Items from a dataset
==*==

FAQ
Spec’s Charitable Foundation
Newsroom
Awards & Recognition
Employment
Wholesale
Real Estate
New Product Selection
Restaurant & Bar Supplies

==*==

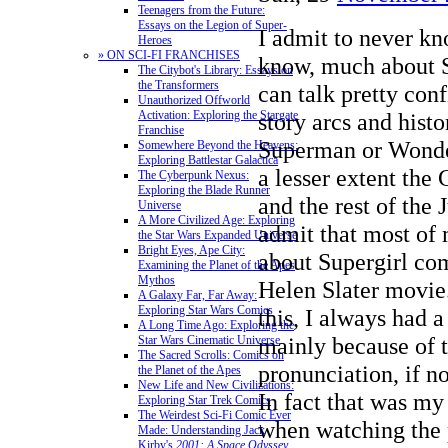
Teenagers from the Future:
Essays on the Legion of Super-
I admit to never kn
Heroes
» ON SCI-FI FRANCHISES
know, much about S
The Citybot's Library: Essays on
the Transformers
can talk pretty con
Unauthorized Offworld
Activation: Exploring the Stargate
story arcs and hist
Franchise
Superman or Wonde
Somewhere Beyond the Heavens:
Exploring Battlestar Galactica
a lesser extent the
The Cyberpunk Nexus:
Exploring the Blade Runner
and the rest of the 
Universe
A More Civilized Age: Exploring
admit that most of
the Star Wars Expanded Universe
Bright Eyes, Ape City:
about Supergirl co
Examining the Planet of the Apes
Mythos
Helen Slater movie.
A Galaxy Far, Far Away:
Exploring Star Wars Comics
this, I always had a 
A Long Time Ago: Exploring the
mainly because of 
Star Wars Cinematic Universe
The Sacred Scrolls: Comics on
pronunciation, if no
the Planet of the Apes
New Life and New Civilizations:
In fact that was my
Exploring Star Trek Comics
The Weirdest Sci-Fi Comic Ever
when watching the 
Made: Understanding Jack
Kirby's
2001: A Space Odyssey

==*==

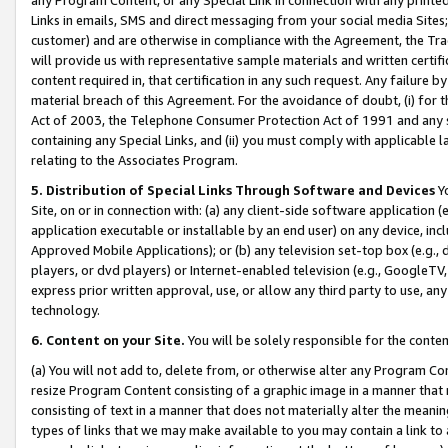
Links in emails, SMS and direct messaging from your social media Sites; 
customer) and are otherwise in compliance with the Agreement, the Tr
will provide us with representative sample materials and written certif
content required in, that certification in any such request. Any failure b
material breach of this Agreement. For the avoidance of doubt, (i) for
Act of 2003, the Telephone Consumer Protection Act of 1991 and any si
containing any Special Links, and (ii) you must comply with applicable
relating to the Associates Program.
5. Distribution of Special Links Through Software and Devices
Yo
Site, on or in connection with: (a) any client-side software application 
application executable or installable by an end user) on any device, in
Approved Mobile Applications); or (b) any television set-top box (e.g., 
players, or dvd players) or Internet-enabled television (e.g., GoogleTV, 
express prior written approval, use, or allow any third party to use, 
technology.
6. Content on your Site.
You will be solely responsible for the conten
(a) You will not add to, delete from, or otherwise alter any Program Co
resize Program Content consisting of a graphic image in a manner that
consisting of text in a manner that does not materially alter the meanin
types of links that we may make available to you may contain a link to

==*==

**WHAT IS REQUIRED:** Could you set down, word for word, only the lines above from the line with "ON SCI-FI FRANCHISES" to the line with "2001: A Space Odyssey", including both?

**PROBLEM SOLUTION:**
» ON SCI-FI FRANCHISES
know, much about S
The Citybot's Library: Essays on
the Transformers
can talk pretty con
Unauthorized Offworld
Activation: Exploring the Stargate
story arcs and hist
Franchise
Superman or Wonde
Somewhere Beyond the Heavens:
Exploring Battlestar Galactica
a lesser extent the
The Cyberpunk Nexus:
Exploring the Blade Runner
and the rest of the 
Universe
A More Civilized Age: Exploring
admit that most of
the Star Wars Expanded Universe
Bright Eyes, Ape City:
about Supergirl co
Examining the Planet of the Apes
Mythos
Helen Slater movie.
A Galaxy Far, Far Away:
Exploring Star Wars Comics
this, I always had a 
A Long Time Ago: Exploring the
mainly because of 
Star Wars Cinematic Universe
The Sacred Scrolls: Comics on
pronunciation, if no
the Planet of the Apes
New Life and New Civilizations:
In fact that was my
Exploring Star Trek Comics
The Weirdest Sci-Fi Comic Ever
when watching the 
Made: Understanding Jack
Kirby's
2001: A Space Odyssey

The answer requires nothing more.